Things to do =
1. Print the part of the AMD press release scraping tutorial from "The text analyzing" to "library(shiny)".
2. Write the next part of the AMD press release scraping tutorial, starting after its last sentence.

Document excerpt =
The text analyzing code is based on the code from Silge, J., & Robinson, D. (2017). Text Mining with R: A Tidy Approach (1st ed.). O’Reilly Media.
To scrape Advance Micro Devices Investor Relations press releases to derive sentiments by year.
This is a simple sign in gui that Rmarkdown will pick up and allow a user to sign in.
library(shiny)
ui <- shinyUI(fluidPage(
textInput(inputId = 'username', label = 'Database User Name', value = ""),
textInput(inputId = 'pw', label = 'Datebase Password', value = ""),
actionButton('save_inputs', 'Save inputs')
))
server <- shinyServer(function(input, output,session) {
observeEvent(input$save_inputs, {
credentials <- list()
credentials <<- list(user_name= input$username, pw = input$pw)
stopApp(returnValue = invisible())
})
})
shinyApp(ui = ui, server=server)
##
## Listening on http://127.0.0.1:8541
plot of chunk unnamed-chunk-5
library(RMySQL)
db_con <- dbConnect(MySQL(),user=credentials$user_name,password=credentials$pw)
create_database_statement<- 'CREATE DATABASE IF NOT EXISTS amd;'
create_database <- dbSendQuery(db_con, create_database_statement)
use_database <- dbSendQuery(db_con, 'USE amd;')
create_query <- 'Create Table IF NOT EXISTS Press_Releases(
Links varchar(300) NOT NULL,
Title varchar(300) NOT NULL,
Article longtext,
Published DateTime,
primary key (Links,Title,Published)
);'
create_table <- dbSendQuery(db_con, create_query)
This section of the code scrapes all press releases from AMD’s Investor Relations page. In order to successfully do this a proxy ip address is needed. Otherwise the site will block your ip address and it will kill the scraping. Most companies that do scraping have their own proxy addresses so this isn’t much of an issue but for a regular person this can be a major hurdle to webscraping. Luckily, there are multiple free sites that offer free proxy ip addresses such as; ProxyScrape, Free Proxy, ProxyNova, Hide.me, HMA(hide my ass) or Open Proxy, to name a few.

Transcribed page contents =
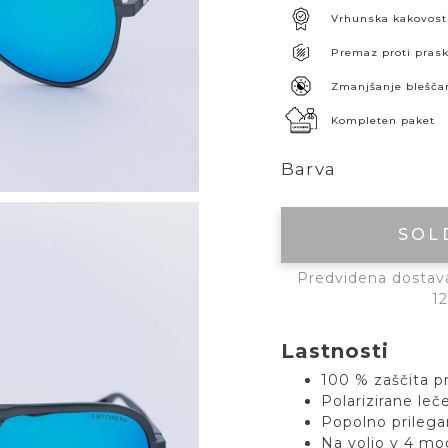
Vrhunska kakovost
Premaz proti pra
Zmanjšanje blešča
Kompleten paket
Barva
SOL
Predvidena dostava:
12
Lastnosti
100 % zaščita p
Polarizirane leč
Popolno prilegan
Na voljo v 4 mo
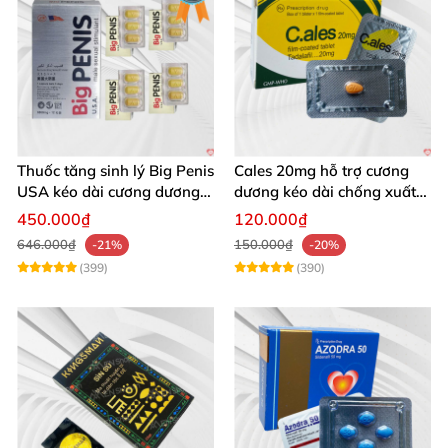
Thuốc tăng sinh lý Big Penis
Cales 20mg hỗ trợ cương
USA kéo dài cương dương
dương kéo dài chống xuất
chống xuất tinh sớm
tinh sớm thành phần
450.000₫
120.000₫
Tadalafil
646.000₫
150.000₫
-21%
-20%
(399)
(390)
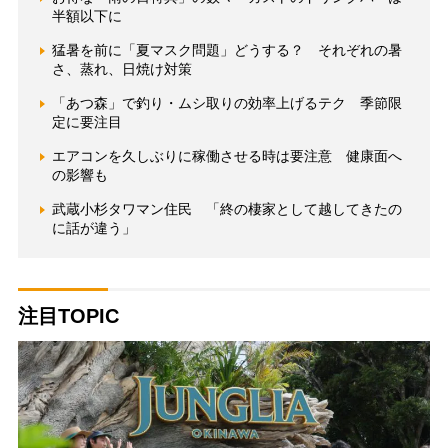
半額以下に
猛暑を前に「夏マスク問題」どうする？ それぞれの暑
さ、蒸れ、日焼け対策
「あつ森」で釣り・ムシ取りの効率上げるテク 季節限
定に要注目
エアコンを久しぶりに稼働させる時は要注意 健康面へ
の影響も
武蔵小杉タワマン住民 「終の棲家として越してきたの
に話が違う」
注目TOPIC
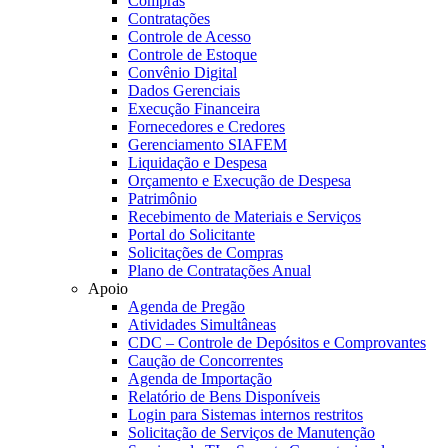
Compras
Contratações
Controle de Acesso
Controle de Estoque
Convênio Digital
Dados Gerenciais
Execução Financeira
Fornecedores e Credores
Gerenciamento SIAFEM
Liquidação e Despesa
Orçamento e Execução de Despesa
Patrimônio
Recebimento de Materiais e Serviços
Portal do Solicitante
Solicitações de Compras
Plano de Contratações Anual
Apoio
Agenda de Pregão
Atividades Simultâneas
CDC – Controle de Depósitos e Comprovantes
Caução de Concorrentes
Agenda de Importação
Relatório de Bens Disponíveis
Login para Sistemas internos restritos
Solicitação de Serviços de Manutenção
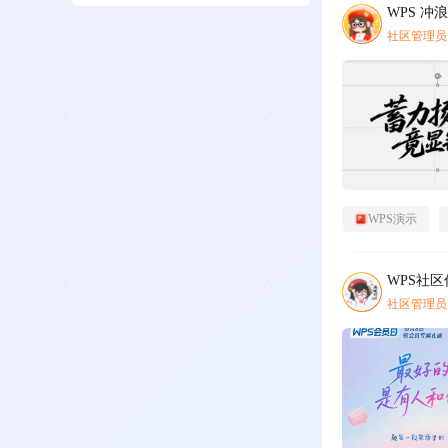
WPS 冲
社区管理员
WPS演示
WPS社
社区管理员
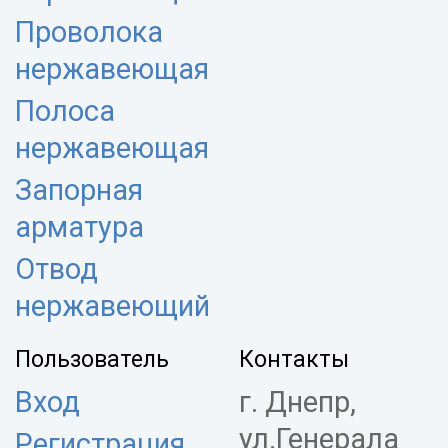
Проволока
нержавеющая
Полоса
нержавеющая
Запорная
арматура
Отвод
нержавеющий
Пользователь
Контакты
Вход
г. Днепр,
ул.Генерала
Регистрация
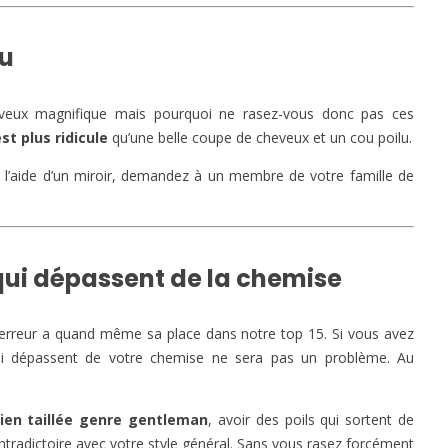
lu
veux magnifique mais pourquoi ne rasez-vous donc pas ces
st plus ridicule
qu’une belle coupe de cheveux et un cou poilu.
à l’aide d’un miroir, demandez à un membre de votre famille de
 qui dépassent de la chemise
te erreur a quand même sa place dans notre top 15. Si vous avez
ui dépassent de votre chemise ne sera pas un problème. Au
ien taillée genre gentleman
, avoir des poils qui sortent de
ontradictoire avec votre style général. Sans vous rasez forcément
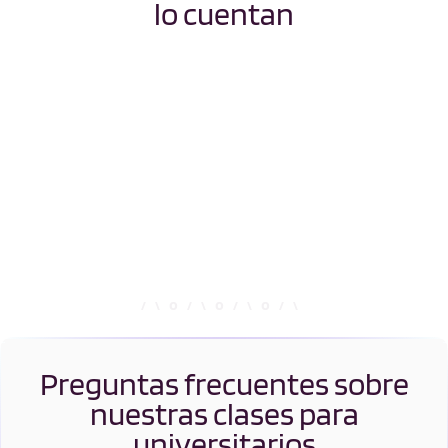
Relaciones
Veterinaria
lo cuentan
Internacionales (RRII)
Preguntas frecuentes sobre
nuestras clases para
universitarios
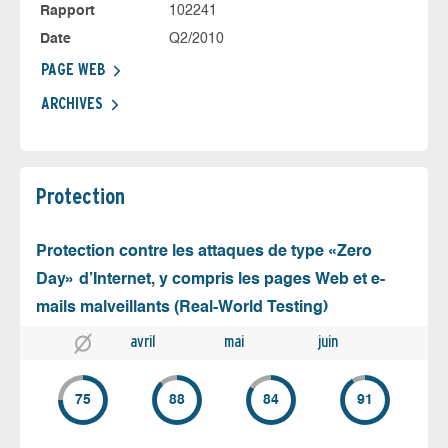
Rapport
102241
Date
Q2/2010
PAGE WEB
ARCHIVES
Protection
Protection contre les attaques de type «Zero
Day» d’Internet, y compris les pages Web et e-
mails malveillants (Real-World Testing)
avril
mai
juin
75
88
84
91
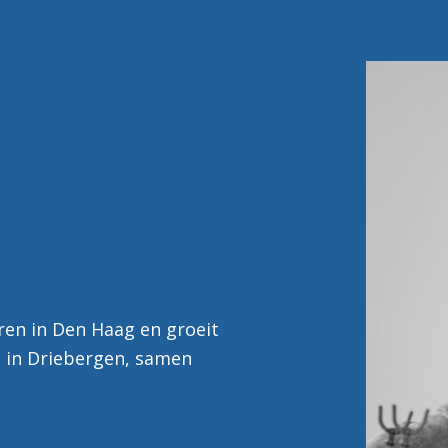
ren in Den Haag en groeit
 in Driebergen, samen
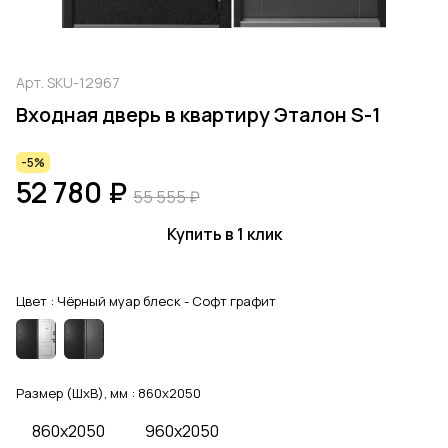
Арт.
SKU-12967
Входная дверь в квартиру Эталон S-1
-5%
52 780 ₽
55 555 ₽
Купить в 1 клик
Цвет :
Чёрный муар блеск - Софт графит
Размер (ШхВ), мм :
860x2050
860x2050
960x2050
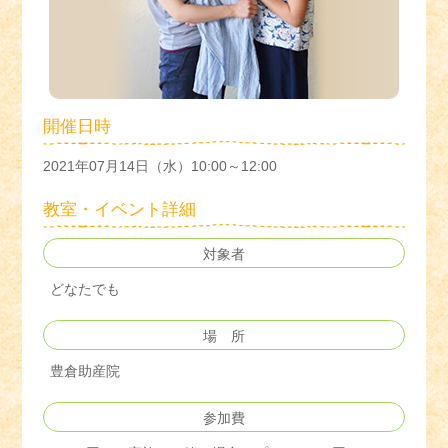
開催日時
2021年07月14日（水）10:00～12:00
教室・イベント詳細
対象者
どなたでも
場 所
豊倉助産院
参加費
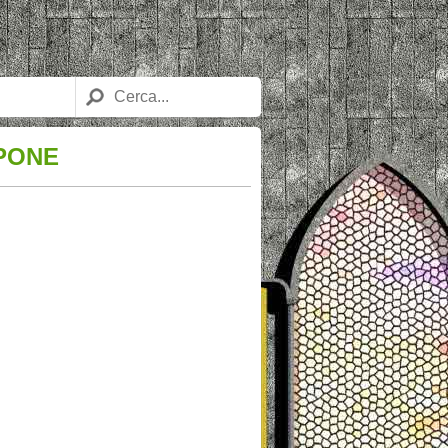
PPONE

Answers provided =
1.
The text analyzing code is based on the code from Silge, J., & Robinson, D. (2017). Text Mining with R: A Tidy Approach (1st ed.). O’Reilly Media.
To scrape Advance Micro Devices Investor Relations press releases to derive sentiments by year.
This is a simple sign in gui that Rmarkdown will pick up and allow a user to sign in.
library(shiny)

2.
Most of these sites update their proxy addresses often, but the longer a proxy address has been in use the more likely that the address has been banned at the address you are trying to scrape.
To pull off this scrape of just over 1000 press releases I only needed one proxy address. There are other ways of avoiding having your requests blocked, namely by adding a timer into the code. Which this code has and is currently set to make a request every .75 seconds after the last request was executed. If needed this timer can be increased.
#
#
#UNCOMMENT
#A new proxy ip and matching port will have to be entered in the proxy_ip variable
#proxy_ip <- data.frame('ip'='96.95.164.41','port' = 3128)
#
# amd_link <- 'https://ir.amd.com/news-events/press-releases/detail/'
#
# for(s in 1:1100){
# #time between requests
# Sys.sleep(.75)
# link <- paste0(amd_link,s,'/',collapse = '' )
# get_html <- GET(link,use_proxy(proxy_ip$ip[1],proxy_ip$port[1]))
# code <- status_code(get_html)
#
# if (as.numeric(code) != 404){
# html_data <- read_html(link)
# data_nodes <- html_nodes(html_data,'.full-news-article')
# title <- html_nodes(html_data, '.article-heading')%>%html_text()
# release_date <-html_nodes(data_nodes,css= 'time')%>%html_text()
# release_date <- as.Date(release_date,format="%B %d, %Y %H:%M")
# p_text<-data_nodes%>% html_nodes("p") %>% html_text()
#
# txt = c()
# for(i in 1:length(p_text)){
# if(!is.na(release_date)){
# if(as.character(p_text[i]) != "Resources"){
#
# txt[i] <- gsub("\r?\n|\r", "", p_text[i])
# txt[i] <- gsub('\\"','',txt[i])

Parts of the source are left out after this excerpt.